Última entrega del año, fiel lector; esta pluma agradece tu compañía.
¿Con qué cerrar este 2024? De la literatura cada uno se queda con lo que le gusta: Ocampo con las ideas, Girondo con las formas, Saer con las comas y la luz; los más raros, con la poesía. En general, la extraña circunstancia del agua por todas partes engendra poetas. Es una realidad curiosa, aunque no excluyente. Existen también en Buenos Aires, y no por el río sino por la pampa, reflejo verde del cielo azul.
Hablando de cielos y poetas, hace unos días el escritor Pablo Maurette dio una charla sobre la senescencia de las estrellas. Como envejecen –contó–, algunos creen que los antiguos, por haberlas conocido más jóvenes y más vigorosas, son superiores a los contemporáneos. Condenados al declive: a medida que las estrellas se hacen viejas, el ser humano se degrada. ¿Qué pensaría de esto el más auténtico de los poetas porteños?
Resulta que es católico, y más particularmente jesuita. Mardulce, semillero de grandes firmas (Thibault de Montaigu acaba de ganar el premio Interallié 2024 y lo felicitamos), acaba de editar Los porqués de la rosa, dieciséis ensayos sobre poesía de Alejandro Crotto, un hechizado por la belleza del mundo que escribe para otros como él (los poetas son sectarios, pero a ellos a veces les queda bien). Crotto se ocupa del núcleo indivisible de la intensidad, el mismo misterio sobre el que discutieron alguna vez Ted Hughes y Sylvia Plath, y también una tarde, hace apenas unos años, dos poetas cuya historia vale la pena recordar.
Sucedió en el icónico Varela Varelita, un bar de mala muerte sobre Scalabrini Ortiz al que van almas bellas y desaliñadas que olvidaron cuándo fue la última vez que se lavaron los dientes, pero saben de memoria por lo menos tres poemas irlandeses, dos versos de Catulo y alguno que otro de Dante (en versión original).
Nuestros dos jóvenes rivales se batieron a duelo (un duelo a cachetadas) por un desacuerdo acerca de Pound. Al más furibundo tuvieron que agarrarlo entre tres; no bastó la fuerza del jesuita, por más alto, ni la del mendigo que justo pasaba por ahí arrastrando su carro, ni la del mozo que prestó sus servicios por el bien de la clientela.

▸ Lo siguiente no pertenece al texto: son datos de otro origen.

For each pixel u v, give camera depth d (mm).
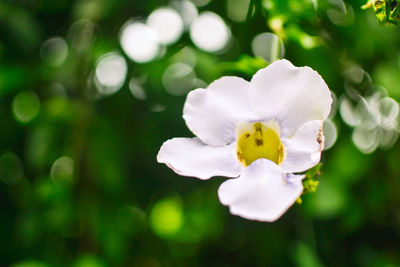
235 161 430
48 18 654
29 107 652
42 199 622
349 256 637
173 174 678
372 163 604
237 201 401
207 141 434
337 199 583
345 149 598
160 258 737
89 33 634
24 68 630
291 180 407
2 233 670
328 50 557
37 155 608
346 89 596
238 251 708
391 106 599
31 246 642
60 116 620
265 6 500
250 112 435
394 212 616
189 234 729
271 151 432
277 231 658
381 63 576
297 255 587
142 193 689
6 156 680
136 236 731
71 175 633
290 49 547
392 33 565
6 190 680
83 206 627
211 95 438
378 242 636
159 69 627
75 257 635
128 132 659
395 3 458
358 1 545
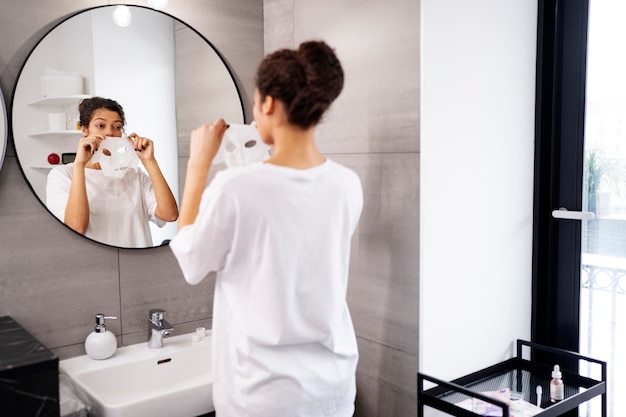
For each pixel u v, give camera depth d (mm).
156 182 2074
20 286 1834
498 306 2037
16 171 1806
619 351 1956
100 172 1956
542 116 2078
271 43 2285
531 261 2135
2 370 1357
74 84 1887
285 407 1375
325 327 1404
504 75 1983
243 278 1365
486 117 1938
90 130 1925
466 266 1920
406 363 1864
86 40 1902
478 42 1894
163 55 2064
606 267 1973
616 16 1899
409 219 1816
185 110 2125
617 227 1940
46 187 1849
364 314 2002
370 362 1997
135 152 2023
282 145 1345
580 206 2021
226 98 2227
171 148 2104
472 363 1969
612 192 1944
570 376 1929
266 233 1303
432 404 1755
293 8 2174
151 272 2096
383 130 1877
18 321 1838
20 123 1795
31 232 1842
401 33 1800
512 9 1992
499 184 2002
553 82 2051
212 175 2141
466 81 1870
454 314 1899
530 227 2121
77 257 1934
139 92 2020
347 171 1437
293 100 1294
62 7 1858
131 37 1993
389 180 1872
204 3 2150
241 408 1405
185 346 2066
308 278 1362
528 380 1952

Hubo otro duelo, pero éste ocurrió por escrito y todavía puede leerse. En el Varela circulan ejemplares de la célebre revista que dirige nuestro jesuita, donde escriben, entre otros, el cacheteador, el cacheteado y las relegadas colegas. Todos, además de poetas, son traductores y todos suelen perder una inmensa cantidad de horas hábiles ocupando las mesas que dan a la ventana.
Una tarde, el cacheteador se puso a leer su propia traducción de un poema de Wallace Stevens. Habrá sido apenas la octava vez que se releía embobado en letras de molde. Entonces notó un error. Los errores en los poetas son trágicos. Sacó su lápiz negro HB (hard-soft) y, sobre el ejemplar de la revista, lo corrigió.
Días después, el jesuita tomaba su café de las 7:45 de la mañana en la mesa de la esquina. Cuando abrió el ejemplar y vio la corrección anónima, entendió que era su turno de entrar en la batalla. Peló su Bic azul y le dedicó al atrevido lector una carta pedagógica que terminó comiendo el margen inferior de esa página y de la siguiente. Esto lo hizo con fervor y convicción, sin saber que estaba defendiendo a su amigo traductor de sí mismo.
Pero despidamos este año con poetas, estrellas, agua y, por qué no, Dios. Con Crotto aparece siempre.